--- begin Text segment ---

Thread: What Airbrush??
View Single Post
  #12  
Old 12-03-2012
eyeayen's Avatar
eyeayen eyeayen is offline
Mad Member
 
Join Date: Feb 2011
Location: South Coast UK
Posts: 1,884
Default

Quote:
Originally Posted by U1timate PigDog View Post
Actually not quite true Ian the HP CS has a couple of small rubber seals but they dont wear much using waterbased paint
Oh, okay, let me re-phrase what I said then. My now very old HP-B Doesn't have any rubber seals apart from the ones in the air valve that you don't see. The nozzle on mine screws directly into the body, no seals, brilliant

I don't know what an HP CS is, mine is from a range where there was an HP-A, HP-B, HP-C and that was pretty much, I just looked on airbrushes.com and realised there are about a million variants now

Looking at the illustrations on that site it seems the O ring is quite large and seats itself around the head cap, annotated as No. 8 in this illlustration https://airbrushes.com/parts_info.php?products_id=3206 what I was getting at in my previous post was the DeVilbiss ones have the o-ring around the back of the nozzle, because of this any solvent gets to them where as the Iwata Nozzle screws in and therefore not having an o-ring means you won't perish these tiny little seals. Of course the easy way around all of this is if you do have O rings on the nozzle you can fit Teflon O rings and they won't perish with thinners.

--- end Text segment ---

Given task 1 ▸ Transcribe the forum post about airbrush seals in full, with no changes.

--- begin Listed entries ---

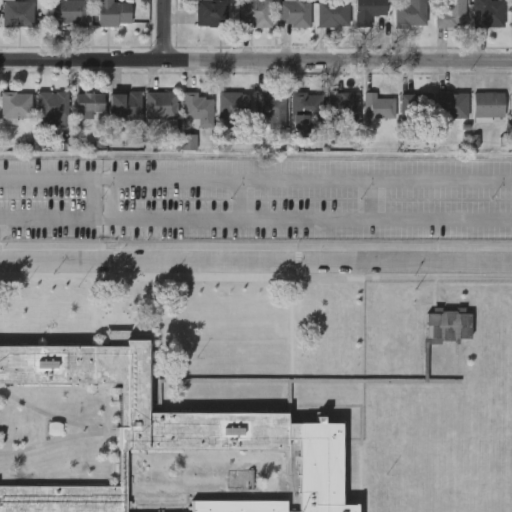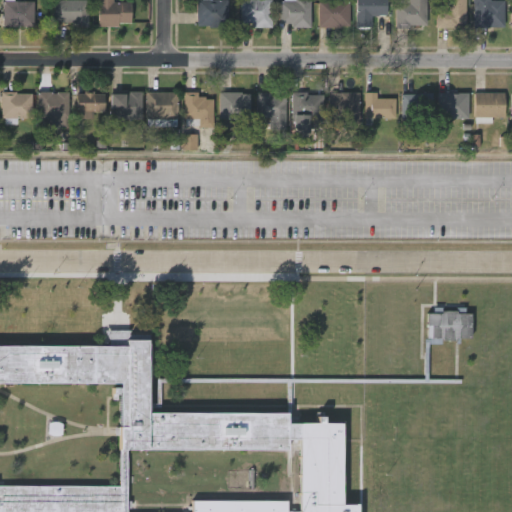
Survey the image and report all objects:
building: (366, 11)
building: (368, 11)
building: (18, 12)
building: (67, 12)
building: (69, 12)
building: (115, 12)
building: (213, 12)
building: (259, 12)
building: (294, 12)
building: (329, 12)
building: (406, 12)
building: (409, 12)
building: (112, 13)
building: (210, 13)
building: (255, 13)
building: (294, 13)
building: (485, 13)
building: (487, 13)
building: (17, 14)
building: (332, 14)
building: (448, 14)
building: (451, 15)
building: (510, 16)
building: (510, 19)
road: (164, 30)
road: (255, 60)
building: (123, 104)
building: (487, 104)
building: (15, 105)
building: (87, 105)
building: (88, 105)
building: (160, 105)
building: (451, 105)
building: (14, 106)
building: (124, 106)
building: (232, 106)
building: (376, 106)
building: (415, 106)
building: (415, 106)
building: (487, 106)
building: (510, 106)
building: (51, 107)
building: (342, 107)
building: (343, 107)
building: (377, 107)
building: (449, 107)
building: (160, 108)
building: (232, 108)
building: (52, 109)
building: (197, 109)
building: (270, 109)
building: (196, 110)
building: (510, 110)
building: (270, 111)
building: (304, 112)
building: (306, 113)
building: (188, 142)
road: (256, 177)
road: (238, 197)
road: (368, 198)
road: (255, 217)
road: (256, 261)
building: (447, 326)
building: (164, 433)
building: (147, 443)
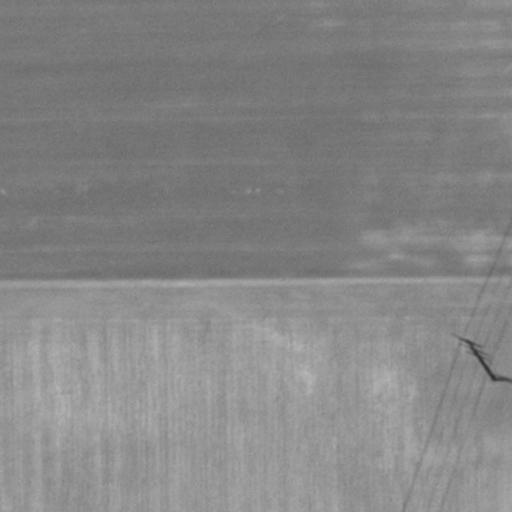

--- end Listed entries ---

Given task 2 ▸ Restate the entries word for word, from their start through the line that contains "building: (332, 14)", including both ends. Leave the pictures out of your answer.

Task answer 1 ▸
Thread: What Airbrush??
View Single Post
  #12  
Old 12-03-2012
eyeayen's Avatar
eyeayen eyeayen is offline
Mad Member
 
Join Date: Feb 2011
Location: South Coast UK
Posts: 1,884
Default

Quote:
Originally Posted by U1timate PigDog View Post
Actually not quite true Ian the HP CS has a couple of small rubber seals but they dont wear much using waterbased paint
Oh, okay, let me re-phrase what I said then. My now very old HP-B Doesn't have any rubber seals apart from the ones in the air valve that you don't see. The nozzle on mine screws directly into the body, no seals, brilliant

I don't know what an HP CS is, mine is from a range where there was an HP-A, HP-B, HP-C and that was pretty much, I just looked on airbrushes.com and realised there are about a million variants now

Looking at the illustrations on that site it seems the O ring is quite large and seats itself around the head cap, annotated as No. 8 in this illlustration https://airbrushes.com/parts_info.php?products_id=3206 what I was getting at in my previous post was the DeVilbiss ones have the o-ring around the back of the nozzle, because of this any solvent gets to them where as the Iwata Nozzle screws in and therefore not having an o-ring means you won't perish these tiny little seals. Of course the easy way around all of this is if you do have O rings on the nozzle you can fit Teflon O rings and they won't perish with thinners.

Task answer 2 ▸
Survey the image and report all objects:
building: (366, 11)
building: (368, 11)
building: (18, 12)
building: (67, 12)
building: (69, 12)
building: (115, 12)
building: (213, 12)
building: (259, 12)
building: (294, 12)
building: (329, 12)
building: (406, 12)
building: (409, 12)
building: (112, 13)
building: (210, 13)
building: (255, 13)
building: (294, 13)
building: (485, 13)
building: (487, 13)
building: (17, 14)
building: (332, 14)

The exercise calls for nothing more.